— BEGIN —

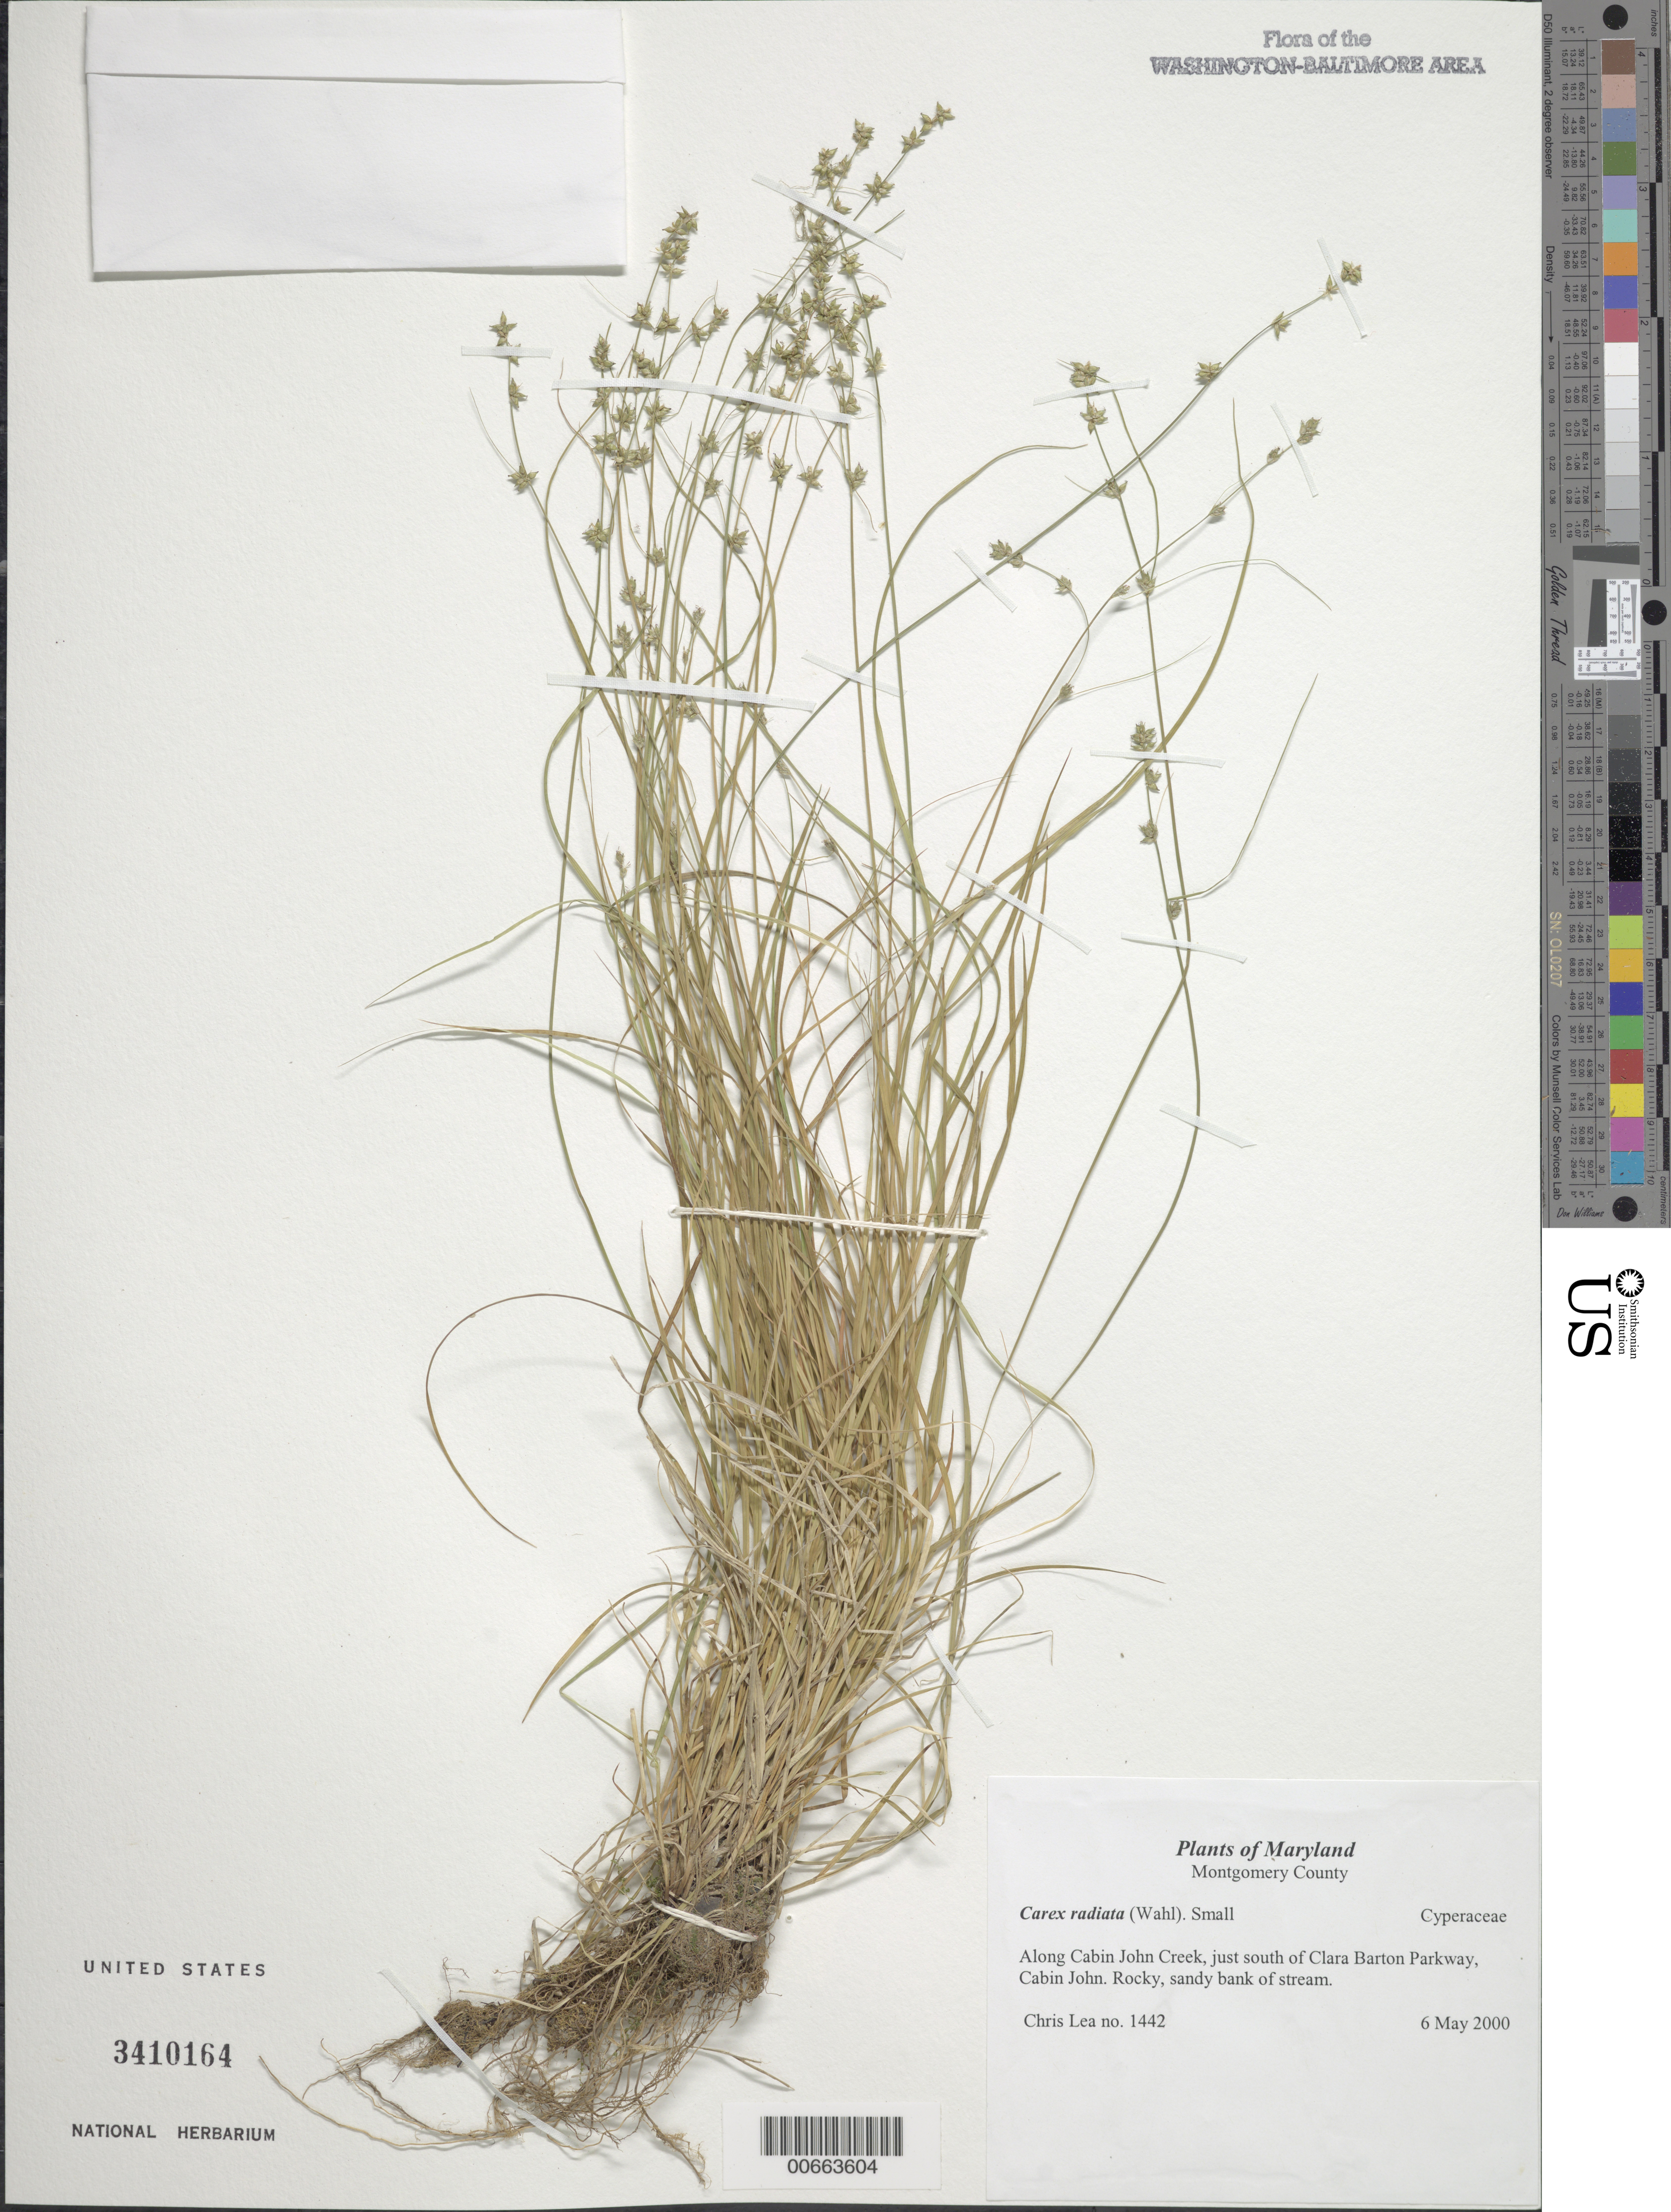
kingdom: Plantae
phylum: Tracheophyta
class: Liliopsida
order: Poales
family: Cyperaceae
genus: Carex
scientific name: Carex radiata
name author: (Wahlenb.) Small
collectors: C. Lea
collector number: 1442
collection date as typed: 06 May 2000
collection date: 2000-05-06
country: United States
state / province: Maryland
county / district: Montgomery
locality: Along Cabin John Creek, just south of Clara Barton Parkway, Cabin John.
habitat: Rocky, sandy bank of stream.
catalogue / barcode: US 3410164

— END —

**Task details**: Rewrite the entries as a JSON list of strings, one string per line and no blank lines, beginning at the line that contains "order: Poales" and running through the end of the entries.

**Answer to the task**:
[
  "order: Poales",
  "family: Cyperaceae",
  "genus: Carex",
  "scientific name: Carex radiata",
  "name author: (Wahlenb.) Small",
  "collectors: C. Lea",
  "collector number: 1442",
  "collection date as typed: 06 May 2000",
  "collection date: 2000-05-06",
  "country: United States",
  "state / province: Maryland",
  "county / district: Montgomery",
  "locality: Along Cabin John Creek, just south of Clara Barton Parkway, Cabin John.",
  "habitat: Rocky, sandy bank of stream.",
  "catalogue / barcode: US 3410164"
]